▶ Fragmento del documento:
================

Este hombre, duélale a quien le duela, supo convertirse en un "Pater Familias", en el padre que provee, que se encarga, que se responsabiliza, que está pendiente, del cual tanto adolece nuestra familia promedio, y que además le agregó a ese asumir la patria potestad de las familias venezolanas más humildes, una afectividad, valoración y respeto inconmesurable hacia la mujer en una sociedad de familia matricentrada donde la costumbre es la de sentirse víctima y abandonada por un hombre de ausencia vigente y permanente.  Puede usted pensar que esto es cursi, meloso, o romántico, o pensar que es exagerado y no es razón suficiente para justificar el fanatismo, por esa tendencia bastante cerrada de visión que tenemos de juzgar lo general en función de nuestro particular, pero nada más lejos de la realidad. Este hombre supo enquistarse en la mayor de las debilidades de nuestra sociedad, estudiada largamente por sociólogos y antropólogos, y la fórmula además de exitosa, es duradera, y difícil de erradicar. Hay que entenderlo así: a la mitad del país se le murió su padre, no su presidente. Y no un padre cualquiera, sino el padre que te dio educación, casa, alimento, te ayudó a valorarte y a exigir tus derechos, que te hizo ciudadano, cuando pensabas que eras un esclavo. Quien haya tenido un padre de ese tipo - que no son todos - y lamentablemente haya muerto, quizás entienda ese dolor.

================

▶ Actividad: Convierte en una lista breve el párrafo del fragmento del documento que comienza con «Este hombre, duélale a quien le duela». Conserva sus datos principales.

================

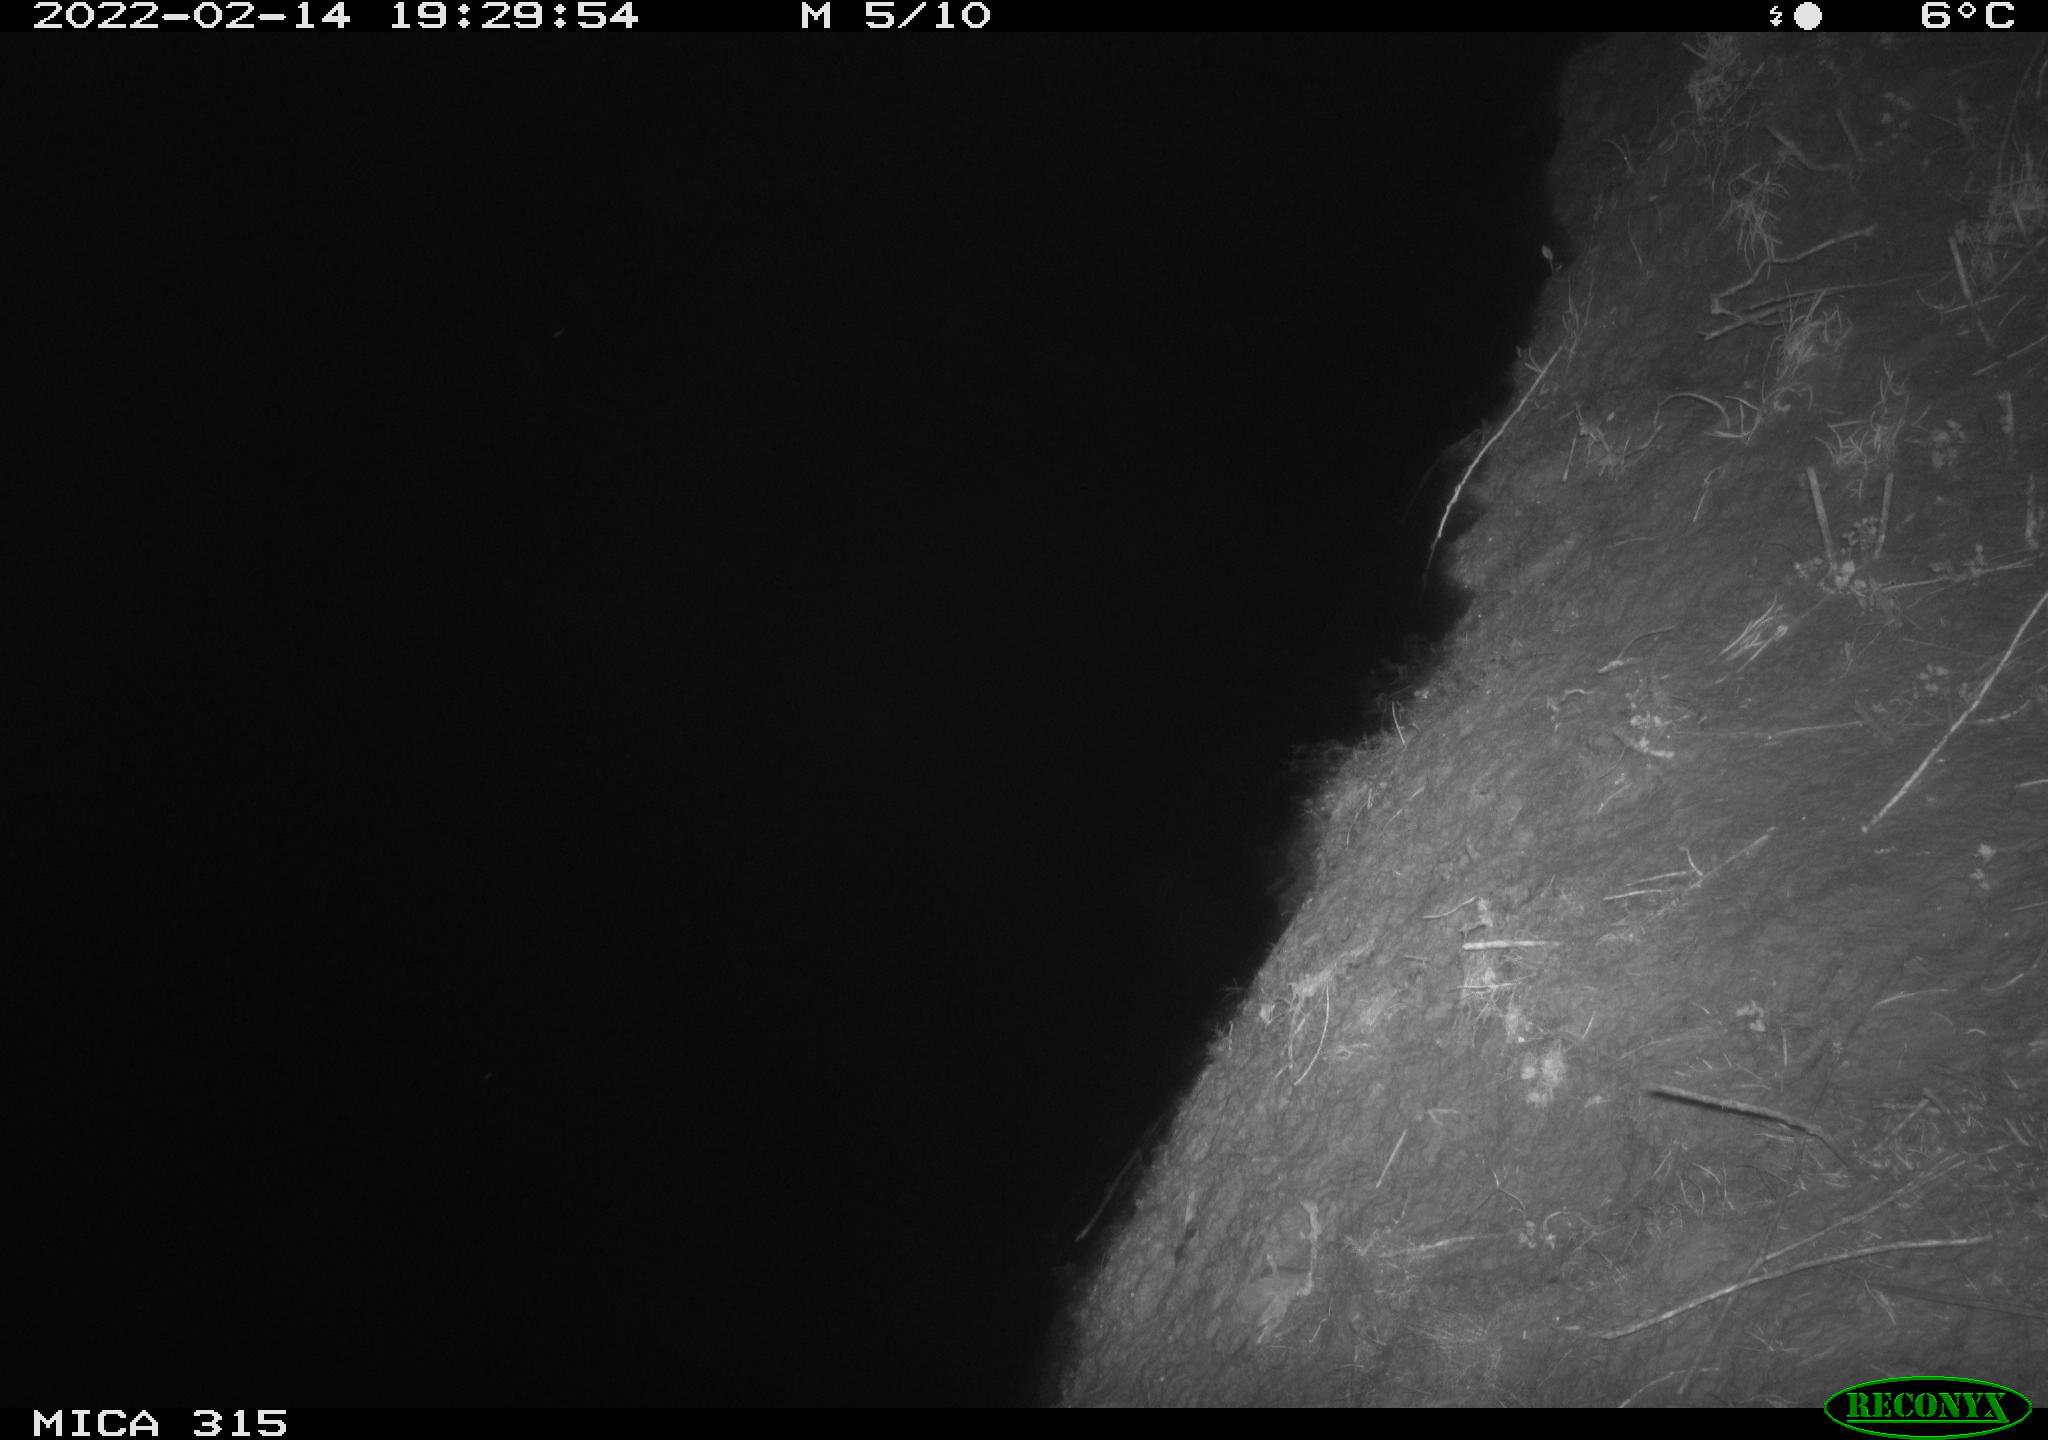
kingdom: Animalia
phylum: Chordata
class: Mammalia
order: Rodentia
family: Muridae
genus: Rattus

================

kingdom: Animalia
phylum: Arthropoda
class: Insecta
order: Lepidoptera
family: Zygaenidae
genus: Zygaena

================

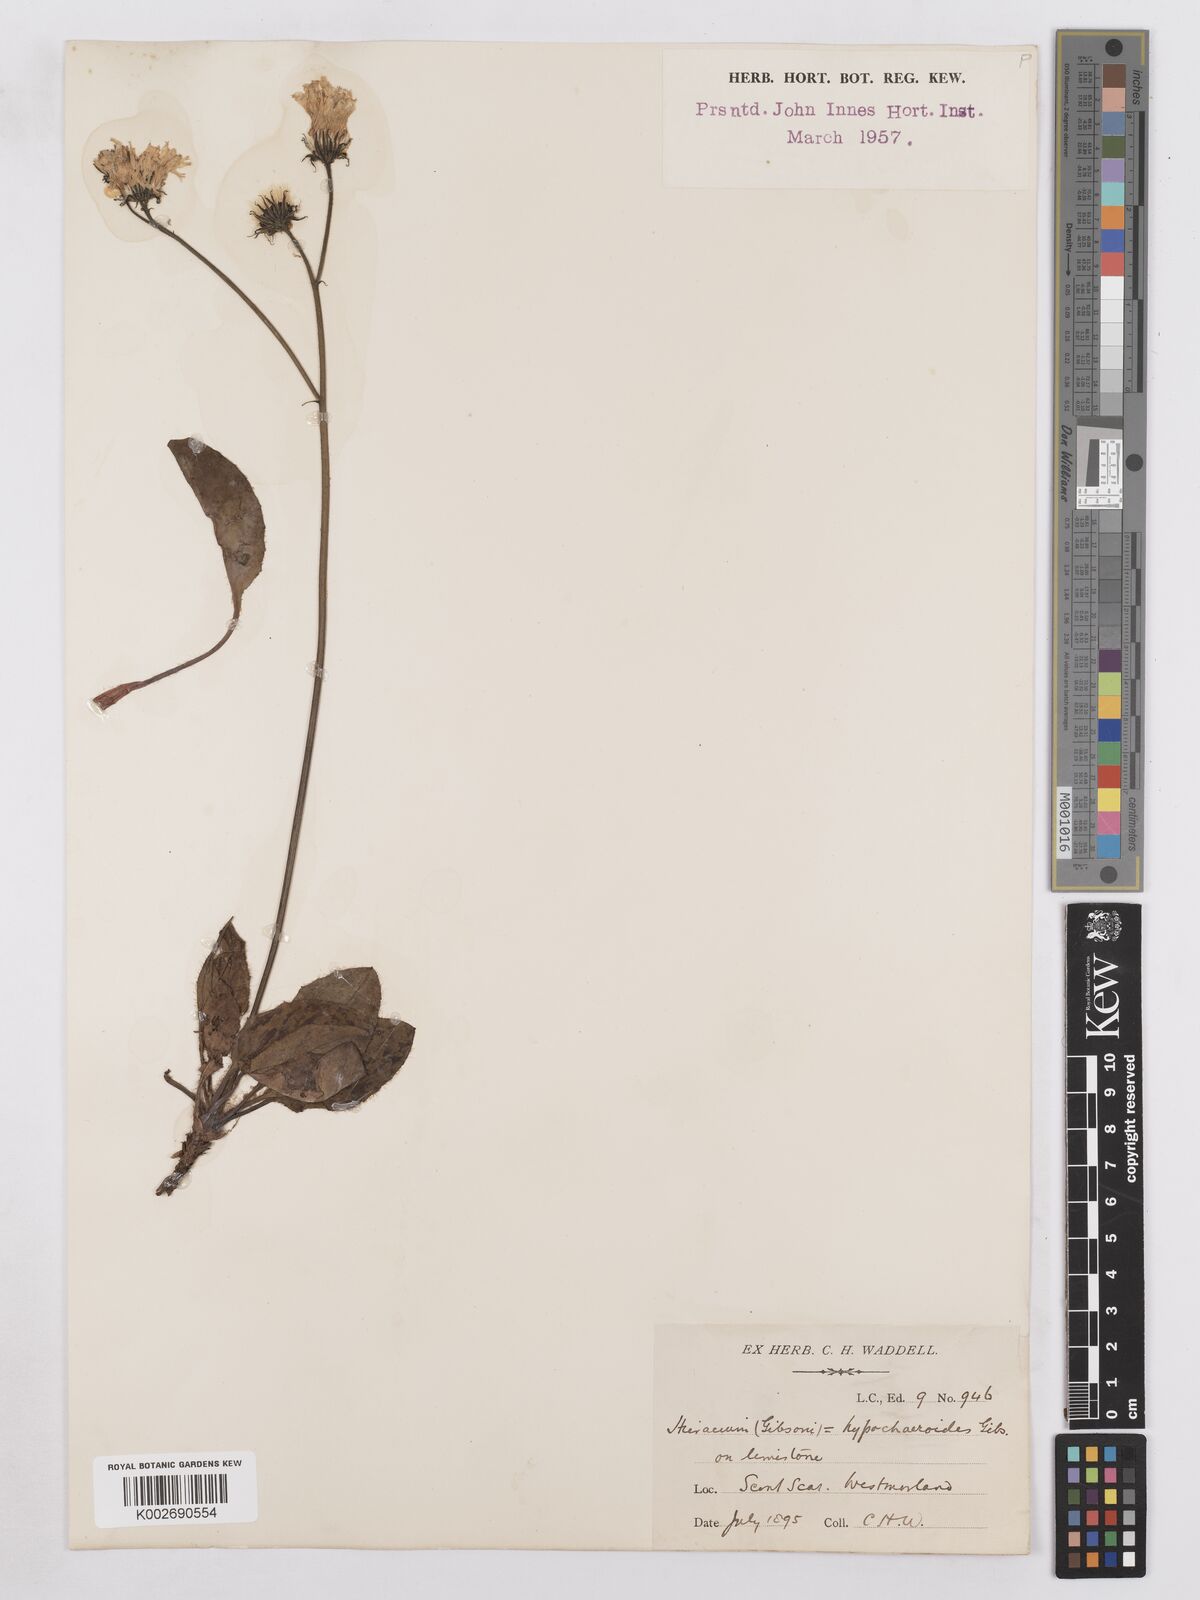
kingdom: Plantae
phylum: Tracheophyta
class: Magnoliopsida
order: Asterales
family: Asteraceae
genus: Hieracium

================

▶ Respuesta:
- Este hombre se convirtió en un "Pater Familias": el padre que provee, se encarga, se responsabiliza y está pendiente, del que tanto carece la familia promedio.
- Al asumir ese papel ante las familias venezolanas más humildes, añadió afecto, valoración y respeto hacia la mujer. Lo hizo en una sociedad matricentrada donde ella suele sentirse víctima y abandonada por un hombre ausente.
- Verlo como algo cursi o exagerado sería juzgar lo general desde lo particular, y eso está lejos de la realidad.
- Se instaló en la mayor debilidad de la sociedad, largamente estudiada por sociólogos y antropólogos, con una fórmula exitosa, duradera y difícil de erradicar.
- Para la mitad del país murió su padre, no su presidente. Fue el padre que dio educación, casa y alimento, enseñó a valorarse y a exigir derechos, y convirtió en ciudadano a quien se creía esclavo.
- Quien haya perdido a un padre así quizás entienda ese dolor.